Google is the world’s most popular search engine and a central force in the development of the Internet. The company operates a large range of services, from e-mail and cloud storage to maps and digital assistants. Its physical products include the Pixel smartphone line, Chromecast in-home streaming device and the Nest smart home system. Google also produces a suite of work and productivity tools, such as Docs, Sheets and Slides. In total, more than 70 percent of the world’s online search requests are handled by Google. The company is headquartered in Mountain View, California. It is a subsidiary of the holding company Alphabet Inc.

Google was founded in 1996 by Sergey Brin and Larry Page, two Ph.D. students at Stanford University. They created a search engine that used complex algorithms to select and rank Web pages for relevance. The new service quickly became a dominant player in the Web search market. Its success was based in part on its ranking method, which favored pages that were most linked to other pages on the Web. This was a significant improvement over the standard approach that ranked pages by keyword density and other factors. The name Google comes from the word googol, a mathematical expression that denotes a number of 1 followed by 100 zeroes. It was chosen by the founders because it emphasized their vision of organizing the world’s information in an accessible and useful manner.

The Google search engine works by searching the entire World Wide Web for a given query and returning the best matching results. The process starts with Google’s 11 data centres, each containing several hundred thousand interlinked computers. These servers run three proprietary pieces of software: Google File System (GFS), Bigtable and MapReduce. GFS manages the storage of data in “chunks” across multiple machines; Bigtable is a distributed database program and MapReduce is an algorithm that processes large amounts of data to generate higher-level statistics such as search results.

Other Google products and services include Gmail, a widely-used e-mail service; Google Maps, a map-based tool that includes street level details of cities and other places; and Google Drive, a cloud storage service. In addition, the Google Play store sells apps, books and music for Android devices, while the formerly separate Google Reader application was replaced by the more general Google News. Google also has a suite of open source products such as Google Code Search, Google Desktop and Google Docs. Google Labs once displayed upcoming features, but was shut down in 2015.
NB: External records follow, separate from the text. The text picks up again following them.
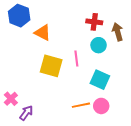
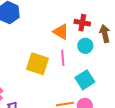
orange triangle: (43, 33) -> (61, 32), moved
cyan square: (100, 80) -> (85, 80), turned 30

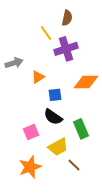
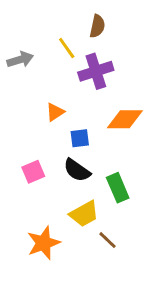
gray arrow: (14, 63) -> (20, 60), moved
pink square: (31, 132) -> (33, 172), moved

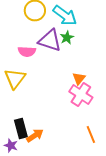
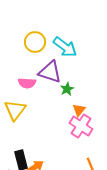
green star: (67, 38) -> (67, 89), moved

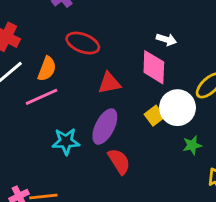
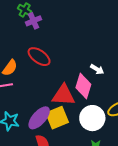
red triangle: (109, 83) -> (63, 95), moved, size x1.4
yellow square: (155, 116) -> (57, 118), moved, size x1.6

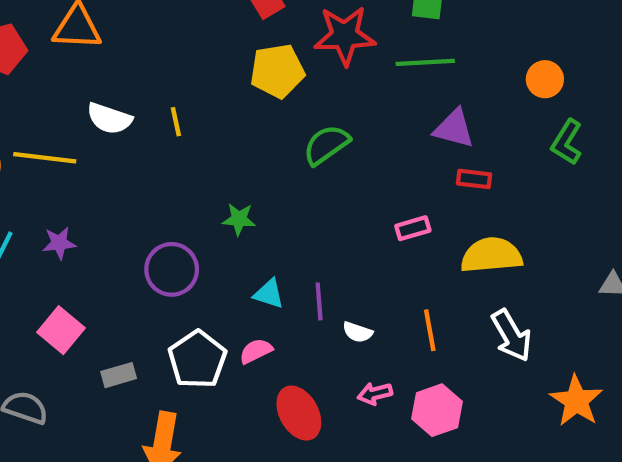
The company offers a variety of other products, such as the Google Fiber broadband service that is available to about 3.1 million people and its Nexus tablet computers. It also has branched out into the convenience economy with the acquisition of Motorola Mobility and its Waymo self-driving car project, which is operating public test cars in Phoenix and San Francisco. In 2016, it earned nearly all of its revenue from advertising based on users’ search requests.